I am too intelligent, too demanding, and too resourceful for anyone to be able to take charge of me entirely.
– Simone de Beauvoir
Three children. Two miscarriages, at least. A shaky marriage. A will born for survival in an adolescent girl, now a woman who would not be controlled. She needed to work to assure the survival of her own family now. This child would disrupt everything. He would take charge of her entirely.
That is the reality into which I was conceived. The account of this situation – the situation of my birth — may be too much information for a blog post. To the curious who elect to read on, I apologize if some boundary of decorum is breeched. To those who decide to stop reading now, I understand and appreciate the limits you elect to exercise.
I recall asking my sister when I was ten, “If they didn’t want me, why did they have me?” She was silent for a long time as I openly wept. I had been helping her clean her apartment on a breezy summer afternoon, and the words had tumbled out of me. She finally answered that I was right in understanding that I was not a wanted child, there had been a long time between children, and – it just happened. My sister then assured me that she wanted me and loved me. I stopped crying almost at once and developed a steely resolve that this was my real mother in life. I related to my biological mother as a generally respected relative, a force to be reckoned with, for the rest of her life. However, it was my sister who received my heart-felt greetings on Mother’s Day ever since.
I suspect that it was also on that summer day nearly six decades ago that I became pro-choice. My life has been spectacular and I delight in having it. I am happy to have been born, to have been loved, and to love. My work has made a difference. I have helped, I believe, others to flourish. Like my mother, I am not easy and maybe at times too much. But I am fine with who I am. I am good with being born. I still wanted my mother to have a real choice.
In some really painful therapy in my mid-thirties, I created a myth of my conception to deal with this abiding sense of having not been wanted. In it, I decided there was a time when the zygote that was later to become the fetus that became me resolved to stay. This resolution – not a choice really, something else, I guess – this resolution put me in the game. My biological mother was off the hook for her wavering on wanting me. There was now only to be.
This myth served me well for a long time and I am pleased that I created it. Still, I do wish my biological mother had a real choice for an induced abortion. If she had elected one, I would not be here. I would not be sad because I would not be. If she had elected to continue the pregnancy, I believe we would have had a different relationship because she would have willed it.
Though abortion has been induced since the Greek and Roman Empires, prohibitions against its use had kept it dangerous. Still, when Jesus was said to have been born, abortion was legal and, at times, urged.
…we grant all this, accompanying the permission with strict orders to prevent any embryo which may come into being from seeing the light
– Plato…abortion must be practiced on it before it has developed sensation and life.
– Aristotle
The recorded numbers of abortions in the United States rose rapidly after the Supreme Court Decision known as Roe v.
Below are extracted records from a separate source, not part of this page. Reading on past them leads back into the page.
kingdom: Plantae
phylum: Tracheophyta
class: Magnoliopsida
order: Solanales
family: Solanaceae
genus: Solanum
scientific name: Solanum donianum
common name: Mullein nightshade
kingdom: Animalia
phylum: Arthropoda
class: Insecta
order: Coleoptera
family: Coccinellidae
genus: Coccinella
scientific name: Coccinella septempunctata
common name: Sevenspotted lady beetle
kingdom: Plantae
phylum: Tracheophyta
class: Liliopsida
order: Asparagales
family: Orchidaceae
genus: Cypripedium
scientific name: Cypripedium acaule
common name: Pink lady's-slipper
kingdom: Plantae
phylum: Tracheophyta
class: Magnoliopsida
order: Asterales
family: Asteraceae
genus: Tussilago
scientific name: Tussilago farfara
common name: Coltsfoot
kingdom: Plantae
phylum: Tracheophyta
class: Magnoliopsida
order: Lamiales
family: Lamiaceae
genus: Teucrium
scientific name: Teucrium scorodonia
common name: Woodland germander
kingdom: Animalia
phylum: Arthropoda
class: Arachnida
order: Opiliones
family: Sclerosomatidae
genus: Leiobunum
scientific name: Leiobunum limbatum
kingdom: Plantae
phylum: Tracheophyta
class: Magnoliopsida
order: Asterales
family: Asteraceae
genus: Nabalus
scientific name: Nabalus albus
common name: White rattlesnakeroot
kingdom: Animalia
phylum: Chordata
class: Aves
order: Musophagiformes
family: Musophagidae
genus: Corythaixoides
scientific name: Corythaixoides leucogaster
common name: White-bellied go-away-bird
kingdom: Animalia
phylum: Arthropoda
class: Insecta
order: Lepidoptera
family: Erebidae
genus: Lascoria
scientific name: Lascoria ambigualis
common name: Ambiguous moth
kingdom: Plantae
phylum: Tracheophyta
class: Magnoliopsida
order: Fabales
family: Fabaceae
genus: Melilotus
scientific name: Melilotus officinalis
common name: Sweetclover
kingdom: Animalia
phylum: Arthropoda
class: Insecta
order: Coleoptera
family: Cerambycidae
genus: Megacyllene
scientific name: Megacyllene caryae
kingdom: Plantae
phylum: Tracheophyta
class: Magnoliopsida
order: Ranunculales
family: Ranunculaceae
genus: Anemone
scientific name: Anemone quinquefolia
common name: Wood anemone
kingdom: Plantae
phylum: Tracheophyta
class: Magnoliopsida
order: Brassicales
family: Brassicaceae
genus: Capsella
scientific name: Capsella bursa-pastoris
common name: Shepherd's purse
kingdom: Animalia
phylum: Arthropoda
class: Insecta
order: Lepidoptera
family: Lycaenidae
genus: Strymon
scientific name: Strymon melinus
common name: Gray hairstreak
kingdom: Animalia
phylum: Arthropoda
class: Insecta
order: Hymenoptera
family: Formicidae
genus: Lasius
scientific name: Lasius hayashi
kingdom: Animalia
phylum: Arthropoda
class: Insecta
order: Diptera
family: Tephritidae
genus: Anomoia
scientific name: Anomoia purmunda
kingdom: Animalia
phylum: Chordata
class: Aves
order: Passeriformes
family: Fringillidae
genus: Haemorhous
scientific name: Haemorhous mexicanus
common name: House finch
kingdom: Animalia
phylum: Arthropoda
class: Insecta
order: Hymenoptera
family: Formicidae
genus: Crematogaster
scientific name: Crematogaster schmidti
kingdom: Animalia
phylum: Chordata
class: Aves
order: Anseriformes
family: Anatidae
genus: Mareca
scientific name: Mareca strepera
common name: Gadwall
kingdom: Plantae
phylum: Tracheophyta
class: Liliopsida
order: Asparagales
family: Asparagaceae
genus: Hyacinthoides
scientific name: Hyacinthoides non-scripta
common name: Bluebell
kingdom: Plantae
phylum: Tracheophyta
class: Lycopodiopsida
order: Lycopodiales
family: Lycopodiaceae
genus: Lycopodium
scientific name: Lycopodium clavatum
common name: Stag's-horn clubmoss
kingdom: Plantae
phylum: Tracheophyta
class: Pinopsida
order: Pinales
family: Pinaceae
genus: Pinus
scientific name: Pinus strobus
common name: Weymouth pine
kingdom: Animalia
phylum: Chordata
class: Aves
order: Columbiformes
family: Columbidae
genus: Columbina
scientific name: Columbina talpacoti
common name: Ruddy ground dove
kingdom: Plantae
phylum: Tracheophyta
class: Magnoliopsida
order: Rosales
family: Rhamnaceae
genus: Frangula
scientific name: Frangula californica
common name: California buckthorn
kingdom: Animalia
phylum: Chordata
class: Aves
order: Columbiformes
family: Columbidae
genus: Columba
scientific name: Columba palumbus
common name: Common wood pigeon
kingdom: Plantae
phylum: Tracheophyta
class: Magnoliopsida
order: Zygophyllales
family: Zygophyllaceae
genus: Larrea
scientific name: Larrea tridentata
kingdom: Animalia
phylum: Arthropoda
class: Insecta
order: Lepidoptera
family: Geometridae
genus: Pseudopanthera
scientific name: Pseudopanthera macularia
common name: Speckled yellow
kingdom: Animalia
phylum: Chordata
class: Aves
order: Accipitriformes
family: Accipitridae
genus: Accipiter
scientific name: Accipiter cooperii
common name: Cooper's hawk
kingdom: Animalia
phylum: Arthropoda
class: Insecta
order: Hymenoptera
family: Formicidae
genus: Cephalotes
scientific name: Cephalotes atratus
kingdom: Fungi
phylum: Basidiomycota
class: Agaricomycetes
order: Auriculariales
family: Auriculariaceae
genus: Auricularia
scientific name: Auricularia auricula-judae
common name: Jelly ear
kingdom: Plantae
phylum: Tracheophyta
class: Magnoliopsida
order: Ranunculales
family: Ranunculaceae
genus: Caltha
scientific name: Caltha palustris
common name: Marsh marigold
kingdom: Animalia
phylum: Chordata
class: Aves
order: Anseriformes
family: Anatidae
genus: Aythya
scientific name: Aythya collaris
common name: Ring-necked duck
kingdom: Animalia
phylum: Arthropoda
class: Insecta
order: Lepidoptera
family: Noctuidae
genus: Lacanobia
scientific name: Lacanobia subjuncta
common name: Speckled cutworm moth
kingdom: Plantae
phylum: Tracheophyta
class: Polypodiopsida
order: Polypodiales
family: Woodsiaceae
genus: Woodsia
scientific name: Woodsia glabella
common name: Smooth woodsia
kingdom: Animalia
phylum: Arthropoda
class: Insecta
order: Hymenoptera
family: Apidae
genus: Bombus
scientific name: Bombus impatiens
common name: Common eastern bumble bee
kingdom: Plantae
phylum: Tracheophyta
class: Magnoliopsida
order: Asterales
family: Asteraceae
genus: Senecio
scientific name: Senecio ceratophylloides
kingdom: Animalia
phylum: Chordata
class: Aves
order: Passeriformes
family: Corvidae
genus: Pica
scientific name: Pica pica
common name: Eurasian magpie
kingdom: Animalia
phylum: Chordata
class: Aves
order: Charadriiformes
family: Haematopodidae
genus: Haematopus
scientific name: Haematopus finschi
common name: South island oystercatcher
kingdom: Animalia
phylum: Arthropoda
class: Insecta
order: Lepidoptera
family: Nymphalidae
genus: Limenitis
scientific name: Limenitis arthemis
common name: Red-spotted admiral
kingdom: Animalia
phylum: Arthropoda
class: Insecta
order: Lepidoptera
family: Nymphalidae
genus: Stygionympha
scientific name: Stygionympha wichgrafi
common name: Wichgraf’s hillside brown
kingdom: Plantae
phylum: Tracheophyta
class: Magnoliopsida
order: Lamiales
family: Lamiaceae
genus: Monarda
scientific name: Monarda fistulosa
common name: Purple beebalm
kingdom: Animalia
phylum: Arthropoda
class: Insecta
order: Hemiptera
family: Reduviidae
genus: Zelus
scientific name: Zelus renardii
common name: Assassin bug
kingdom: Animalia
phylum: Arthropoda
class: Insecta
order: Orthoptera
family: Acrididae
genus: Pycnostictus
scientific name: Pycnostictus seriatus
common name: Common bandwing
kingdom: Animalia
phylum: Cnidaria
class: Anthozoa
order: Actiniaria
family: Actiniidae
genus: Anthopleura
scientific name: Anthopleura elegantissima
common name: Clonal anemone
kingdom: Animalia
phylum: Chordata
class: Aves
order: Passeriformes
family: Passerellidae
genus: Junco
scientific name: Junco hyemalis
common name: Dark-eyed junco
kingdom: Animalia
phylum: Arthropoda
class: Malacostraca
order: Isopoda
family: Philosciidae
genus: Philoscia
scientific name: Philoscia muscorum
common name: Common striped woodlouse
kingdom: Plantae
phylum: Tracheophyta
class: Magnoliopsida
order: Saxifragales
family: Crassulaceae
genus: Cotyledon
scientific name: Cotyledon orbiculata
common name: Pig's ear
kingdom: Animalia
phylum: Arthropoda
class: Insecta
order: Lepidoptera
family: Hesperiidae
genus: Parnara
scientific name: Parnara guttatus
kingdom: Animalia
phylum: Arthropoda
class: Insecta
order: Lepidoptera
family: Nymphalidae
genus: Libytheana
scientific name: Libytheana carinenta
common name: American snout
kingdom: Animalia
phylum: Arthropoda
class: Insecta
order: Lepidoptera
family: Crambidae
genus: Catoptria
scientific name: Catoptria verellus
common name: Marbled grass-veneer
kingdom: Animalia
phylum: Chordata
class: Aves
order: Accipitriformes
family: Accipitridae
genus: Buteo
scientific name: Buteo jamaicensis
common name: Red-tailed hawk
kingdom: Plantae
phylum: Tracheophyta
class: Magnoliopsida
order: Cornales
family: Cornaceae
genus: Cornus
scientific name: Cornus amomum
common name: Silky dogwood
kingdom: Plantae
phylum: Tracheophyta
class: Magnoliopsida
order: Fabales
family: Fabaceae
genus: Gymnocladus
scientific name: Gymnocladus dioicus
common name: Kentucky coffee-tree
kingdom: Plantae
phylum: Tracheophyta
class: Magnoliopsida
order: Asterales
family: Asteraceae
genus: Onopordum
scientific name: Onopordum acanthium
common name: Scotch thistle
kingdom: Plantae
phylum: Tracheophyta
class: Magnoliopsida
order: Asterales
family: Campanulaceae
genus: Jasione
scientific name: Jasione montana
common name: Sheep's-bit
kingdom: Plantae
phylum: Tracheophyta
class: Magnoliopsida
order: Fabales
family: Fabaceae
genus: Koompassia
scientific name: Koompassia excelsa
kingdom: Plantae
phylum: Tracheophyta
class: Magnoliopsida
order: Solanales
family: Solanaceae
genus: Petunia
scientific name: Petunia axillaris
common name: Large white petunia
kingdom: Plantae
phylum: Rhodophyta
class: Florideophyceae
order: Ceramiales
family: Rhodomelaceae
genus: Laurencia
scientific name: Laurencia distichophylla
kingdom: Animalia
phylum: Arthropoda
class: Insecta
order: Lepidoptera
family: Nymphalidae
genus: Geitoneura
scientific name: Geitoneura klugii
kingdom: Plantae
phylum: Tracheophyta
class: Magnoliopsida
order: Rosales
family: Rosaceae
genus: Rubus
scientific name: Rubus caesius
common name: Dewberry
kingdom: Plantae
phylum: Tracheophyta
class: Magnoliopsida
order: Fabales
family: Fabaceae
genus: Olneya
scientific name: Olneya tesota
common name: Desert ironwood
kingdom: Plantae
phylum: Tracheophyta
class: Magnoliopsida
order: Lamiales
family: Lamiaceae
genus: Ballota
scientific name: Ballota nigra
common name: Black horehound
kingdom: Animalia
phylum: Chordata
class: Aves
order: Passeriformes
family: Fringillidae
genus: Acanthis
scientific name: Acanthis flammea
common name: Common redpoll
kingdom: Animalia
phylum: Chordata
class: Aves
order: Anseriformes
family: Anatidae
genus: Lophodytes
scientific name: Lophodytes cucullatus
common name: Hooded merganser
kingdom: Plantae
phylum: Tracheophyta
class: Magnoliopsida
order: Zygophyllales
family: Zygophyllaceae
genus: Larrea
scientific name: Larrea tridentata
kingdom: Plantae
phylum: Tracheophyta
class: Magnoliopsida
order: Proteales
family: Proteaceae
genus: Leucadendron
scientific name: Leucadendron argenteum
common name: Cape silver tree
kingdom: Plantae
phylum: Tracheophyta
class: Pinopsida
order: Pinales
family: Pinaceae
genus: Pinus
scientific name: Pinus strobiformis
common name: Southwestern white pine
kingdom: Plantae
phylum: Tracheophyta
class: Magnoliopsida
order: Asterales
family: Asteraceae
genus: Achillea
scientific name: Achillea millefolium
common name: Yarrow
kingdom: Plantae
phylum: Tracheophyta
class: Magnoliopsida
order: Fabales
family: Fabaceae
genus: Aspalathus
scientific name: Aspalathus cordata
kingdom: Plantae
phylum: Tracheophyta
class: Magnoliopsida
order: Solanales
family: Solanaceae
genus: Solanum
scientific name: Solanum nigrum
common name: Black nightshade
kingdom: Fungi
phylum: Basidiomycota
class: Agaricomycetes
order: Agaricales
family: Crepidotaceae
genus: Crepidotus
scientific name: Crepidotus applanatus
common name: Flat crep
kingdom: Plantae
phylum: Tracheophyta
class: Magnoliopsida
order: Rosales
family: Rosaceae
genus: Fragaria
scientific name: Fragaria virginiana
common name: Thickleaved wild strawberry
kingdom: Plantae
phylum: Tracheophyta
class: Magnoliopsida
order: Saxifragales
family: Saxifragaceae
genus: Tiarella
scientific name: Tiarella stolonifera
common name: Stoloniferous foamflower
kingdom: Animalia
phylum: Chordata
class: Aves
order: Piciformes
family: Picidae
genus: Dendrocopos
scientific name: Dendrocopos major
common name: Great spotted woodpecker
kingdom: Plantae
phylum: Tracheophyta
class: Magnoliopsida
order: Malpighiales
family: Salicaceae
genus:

Wade. The abortion rate has dropped greatly since its all-time high in 1981. Between 2008 and 2011, recorded abortions dropped by 13% to approximately 1,000,000. The drop in abortions is not so much about a reduced need to control fertility, but rather because of the increased options to do so. Women who elect abortions usually want to postpone childbearing. But many, like my mother, know that they cannot afford a baby, have relationship problems, and understand that others will object to the pregnancy. They all know that a child would disrupt everything. Those who seek to criminalize abortions consider a woman’s discernment irrelevant and unsupportable.
These anti-choice zealots will also go all gushy when commemorating on their frozen church lawn the birth of boy of dubious parentage by a Middle-Eastern adolescent.
Lately I have been exploring my genetic and genealogical history. Through this I have learned a great deal more about the world into which my mother was born. (My father’s lineage is trickier because of his father being an unaccompanied minor on his way to the U.S.) My mother was born toward the beginning of World War I. She married my father, the eldest of 13 in his family, during the depression and they soon had two children. Their third came during World War II; my father was not inducted because of his heart disease. Though the U.S. fared better economically than the rest of the combatants, these wars still meant sacrifice for most people and deep sacrifices for some families, like mine. Many goods were rationed, prices and wages controlled and many durable consumer goods were no longer produced. Large segments of the workforce were inducted into the military, paid half wages.
Though I was conceived (odd term when you consider it) during the Baby Boom, I don’t believe that it was because of any surge in prosperity or new optimism about the future of my family. If my family was better off financially in 1955 than in 1945, it is was largely because by then we had three wage earners instead of one. My family’s move from poverty to the working class and then the middle class was attributable to the parallel arcs of my parents’ slowly increasing wages and their children moving out. As each one of us departed, things got easier for the rest.
This is the whirl of reality during the mid-20th century for a woman of 32, my mother, or a girl of 12 or 13 in the 1st century: This child would disrupt everything. He would take charge of her entirely. This whirl leaves me breathless. I can only hope to greet her decision with friendship and love. Somehow, grappling with the need for reproductive choice has helped me love my mother more.
One’s life has value so long as one attributes value to the life of others, by means of love, friendship, and compassion.